Created attachment 29316 [details] Word document showing incorrect PID_WORDCOUNT=11 I have a Word doc (attached) that has 6 words, plus an embedded PDF document (not sure that's relevant). When I view the word count with Word it correctly says 6. But when I run org.apache.poi.hpsf.extractor.HPSFPropertiesExtractor the word count incorrectly says 11: 1 = 1252 PID_TITLE = PID_SUBJECT = PID_AUTHOR = IBMer PID_KEYWORDS = PID_TEMPLATE = Normal.dot PID_LASTAUTHOR = IBMer PID_REVNUMBER = 3 PID_APPNAME = Microsoft Office Word PID_EDITTIME = Sun Dec 31 19:03:00 EST 1600 PID_CREATE_DTM = Tue Jul 17 07:16:00 EDT 2012 PID_LASTSAVE_DTM = Mon Jul 23 07:21:00 EDT 2012 PID_PAGECOUNT = 1 PID_WORDCOUNT = 11 PID_CHARCOUNT = 55 PID_SECURITY = 0 PID_CODEPAGE = 1252 PID_COMPANY = IBM PID_LINECOUNT = 1 PID_PARCOUNT = 1 17 = 65 23 = 730895 PID_SCALE = false PID_LINKSDIRTY = false 19 = false 22 = false PID_DOCPARTS =
I also have a Word document (unfortunately can't share), which doesn't have an embedded document, that has 3 pages yet POI shows PID_PAGECOUNT=1. Are there known cases where the properties will not be extracted correctly?
PID_EDITTIME and PID_CREATE_DTM also seem to be wrong, at least when I compare this to the Document Properties via Word.
POI will give you exactly what is stored in the file, without any changes. If Word happens to store duff data, there's not a lot me can do about it :(
But what confuses me is when I display the document properties in Word, they are correct. It's as if POI is somehow pulling from a different (stale) set of properties stored in the Word doc or something...
If you load the file in Word, and do a save-as, does that fix what POI sees? How about just opening it in word and doing a save (no save-as)?

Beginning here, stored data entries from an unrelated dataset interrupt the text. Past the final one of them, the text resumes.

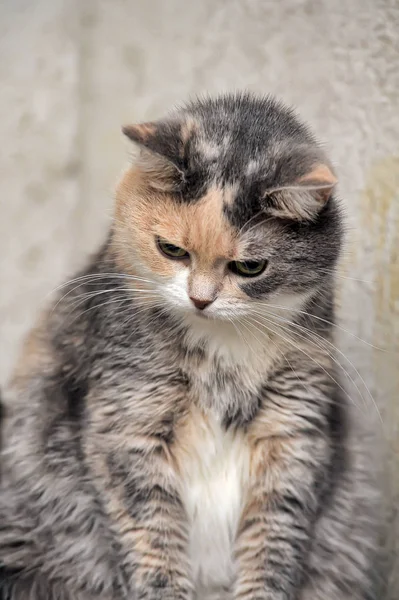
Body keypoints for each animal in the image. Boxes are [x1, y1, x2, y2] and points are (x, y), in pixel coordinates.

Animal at [0, 92, 382, 600]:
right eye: (171, 250)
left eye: (250, 267)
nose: (201, 299)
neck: (225, 347)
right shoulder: (126, 423)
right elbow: (151, 536)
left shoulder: (293, 427)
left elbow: (274, 540)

First I tried "Save As.." to a new file, and then POI reports PID_WORDCOUNT = 13 (still wrong: should be 6 ... but curious that now it's wrong "differently" (13 vs 11 before)). Then I tried "Save" and then POI also reports PID_WORDCOUNT = 13 (still wrong). I made another change (add space then remove it), saved again, and POI still says PID_WORDCOUNT = 13.